* _Dataset entries_:

[Start of Attachment]

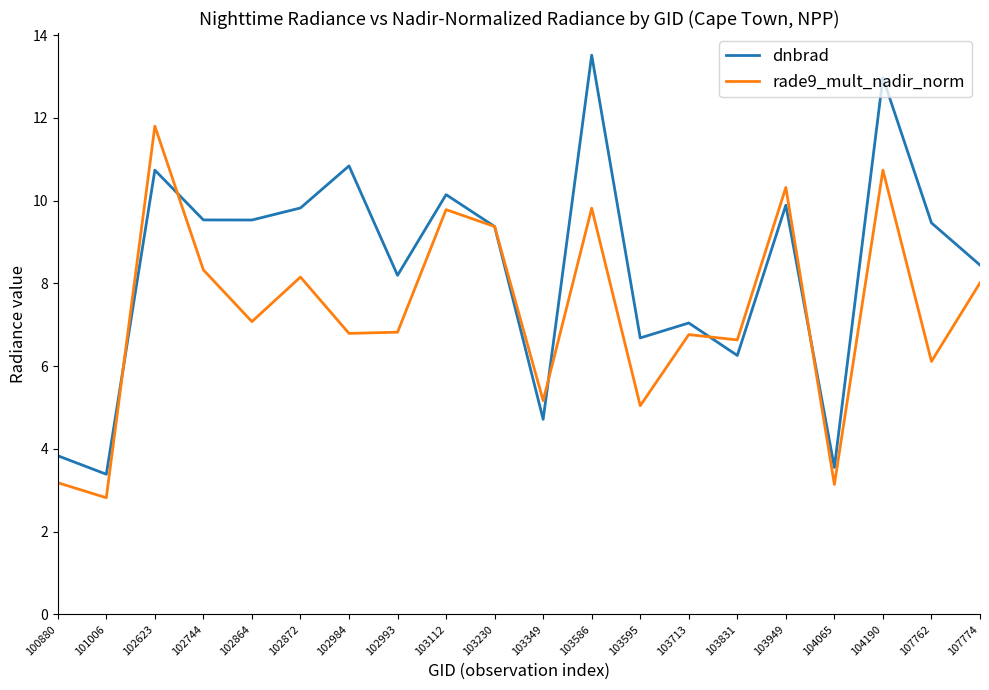

How many intersections are there between dnbrad and rade9_mult_nadir_norm?

6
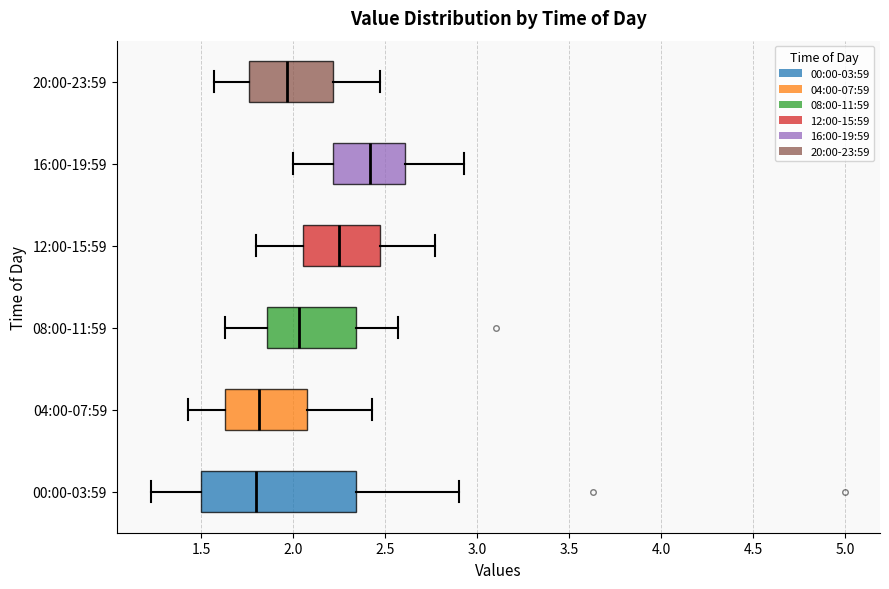

Where does the median line of the box for 12:00-15:59 sit on the x-axis? The values are not printed on the chart, so give them approximately, as read against the axis.

2.25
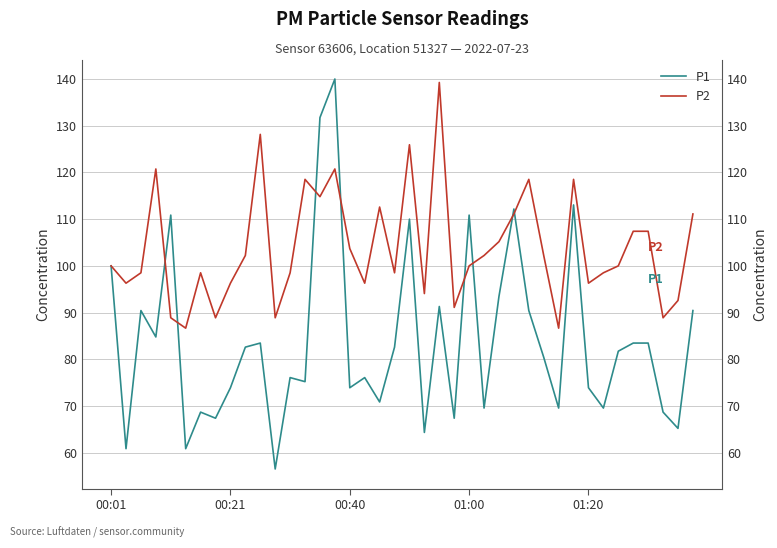

What is the sum of the P2 values at 39 and 21?

205.2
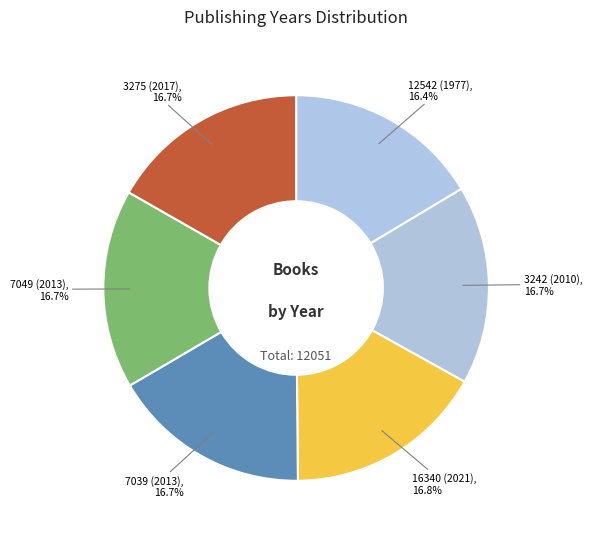

Count the number of slices in the pie.

6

[End of Attachment]

* _WHAT IS REQUIRED_:
Update the data above so that each "values" becomes "figures" and nothing else changes. Write it out again without the pictures.

* _RESPONSE TO THIS EXERCISE_:
How many intersections are there between dnbrad and rade9_mult_nadir_norm?

6

Where does the median line of the box for 12:00-15:59 sit on the x-axis? The figures are not printed on the chart, so give them approximately, as read against the axis.

2.25

What is the sum of the P2 figures at 39 and 21?

205.2

Count the number of slices in the pie.

6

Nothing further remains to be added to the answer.